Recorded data
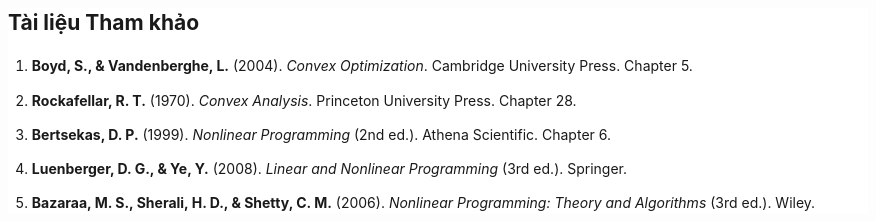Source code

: 
## **Tài liệu Tham khảo**

1. **Boyd, S., & Vandenberghe, L.** (2004). *Convex Optimization*. Cambridge University Press. Chapter 5.

2. **Rockafellar, R. T.** (1970). *Convex Analysis*. Princeton University Press. Chapter 28.

3. **Bertsekas, D. P.** (1999). *Nonlinear Programming* (2nd ed.). Athena Scientific. Chapter 6.

4. **Luenberger, D. G., & Ye, Y.** (2008). *Linear and Nonlinear Programming* (3rd ed.). Springer.

5. **Bazaraa, M. S., Sherali, H. D., & Shetty, C. M.** (2006). *Nonlinear Programming: Theory and Algorithms* (3rd ed.). Wiley.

## Work instructions
Give back, word for word, only the lines from the one containing "3. **Bertsekas, D." through the closing line of the entries.

## Solved exercise
3. **Bertsekas, D. P.** (1999). *Nonlinear Programming* (2nd ed.). Athena Scientific. Chapter 6.

4. **Luenberger, D. G., & Ye, Y.** (2008). *Linear and Nonlinear Programming* (3rd ed.). Springer.

5. **Bazaraa, M. S., Sherali, H. D., & Shetty, C. M.** (2006). *Nonlinear Programming: Theory and Algorithms* (3rd ed.). Wiley.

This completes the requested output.